According to the directors and officers section, in what month and year did Law Jia Ming found SH Dessert Sdn. Bhd.?

===== PASSAGE SHOWN

ITEM 9B. OTHER INFORMATION

 

None.

 

ITEM 9C. DISCLOSURE REGARDING FOREIGN JURISDICTION THAT PREVENT INSPECTIONS.

 

Not applicable.

 

17

 

 

PART III

 

ITEM 10. DIRECTORS, EXECUTIVE OFFICERS AND CORPORATE GOVERNANCE

 

Biographical information regarding the officers and directors of the Company, who will continue to serve as officers and directors of the Company are provided below:

 

NAME   AGE   POSITION
Law Jia Ming   34   Chief Executive Officer, Chief Financial Officer
Leong Will Liam   44   Director, President, Secretary and Treasurer

 

Law Jia Ming - Chief Executive Officer (CEO), Chief Financial Officer (CFO)

 

Mr. Law Jia Ming has been our CEO and CFO since October 17, 2018. Mr. Law holds a bachelor’s degree of Business in Marketing from University of Queensland (Australia).

 

Mr. Law has been engaged in the food and beverage industry since February 2010. From February 2010, he has been the CEO of Lucky Star F&B Sdn. Bhd., our wholly owned subsidiary. After working for 6 years in food production, research and development, operational finance and logistic design of food and beverage wholesale industry in Malaysia, he founded our other wholly owned subsidiary, SH Dessert Sdn. Bhd. in February 2016, which is mainly focused on setting up dessert outlets and receiving franchising fees from the franchisees. He acts as the CEO of SH Dessert Sdn. Bhd. since February 2016 and his responsibility in the company is to oversee the operation of the company and develop businesses in Asia.

 

Mr. Law’s experience in corporate management and business development in food and beverage industry, has led the Board of directors to reach the conclusion that he should serve as CEO and CFO of the Company.

==========
===== SOURCE INFORMATION

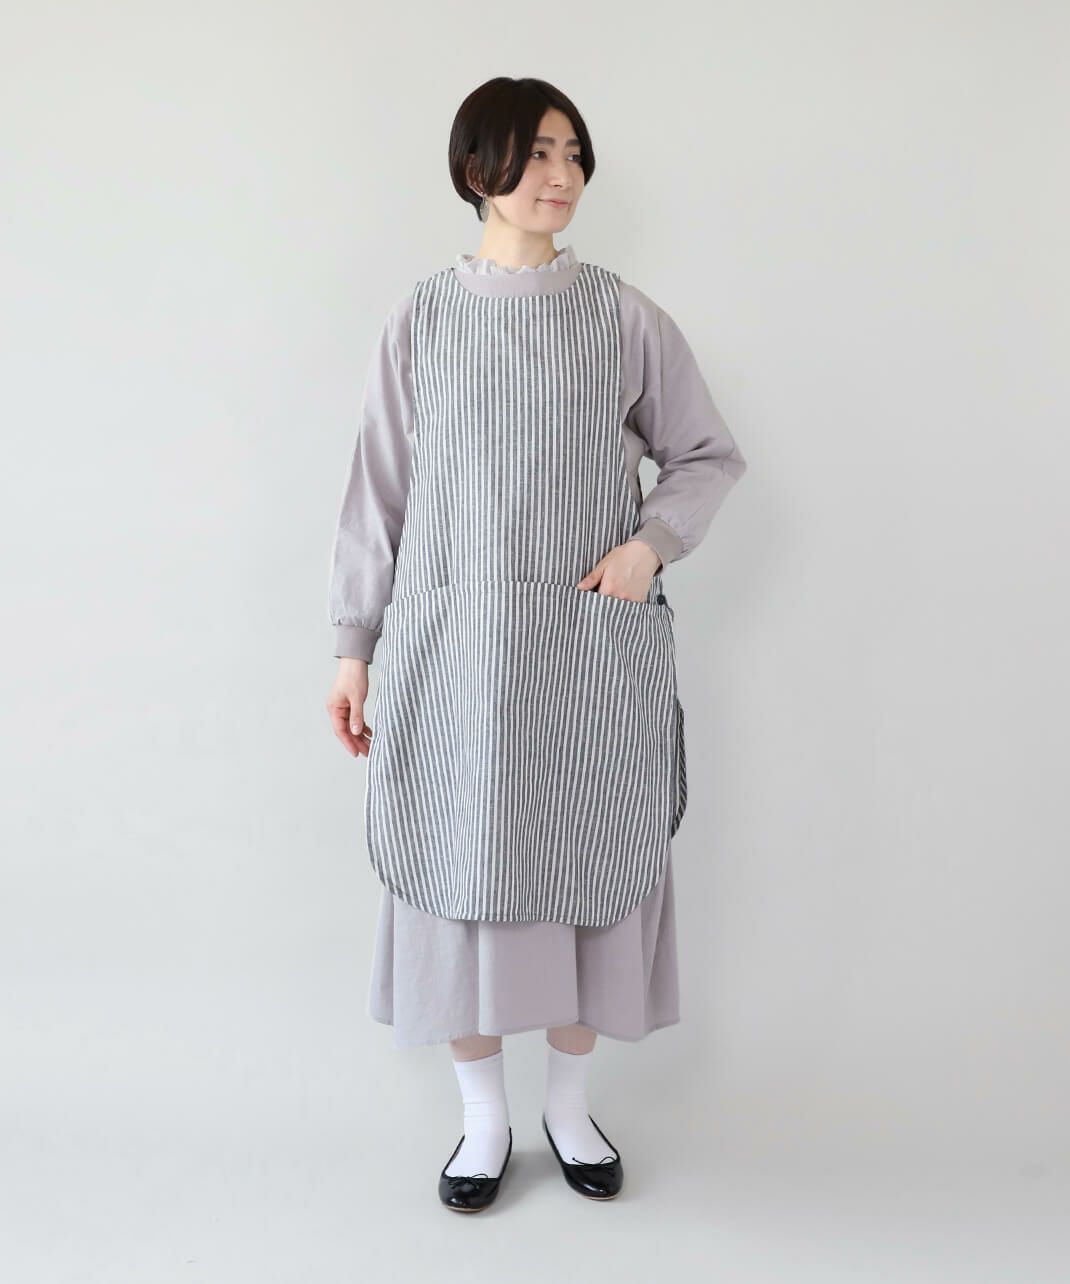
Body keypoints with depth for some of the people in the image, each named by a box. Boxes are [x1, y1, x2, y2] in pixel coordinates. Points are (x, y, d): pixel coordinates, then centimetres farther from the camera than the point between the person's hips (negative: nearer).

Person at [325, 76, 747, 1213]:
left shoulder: (624, 317, 3)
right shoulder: (423, 319, 4)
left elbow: (710, 456, 10)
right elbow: (378, 490, 5)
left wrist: (653, 540, -9)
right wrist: (352, 647, 2)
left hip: (595, 649, 0)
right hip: (456, 646, 0)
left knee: (585, 865, 8)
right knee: (463, 867, 6)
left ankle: (571, 1106, 31)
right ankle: (484, 1119, 27)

==========

RESULT BELOW.
February 2016.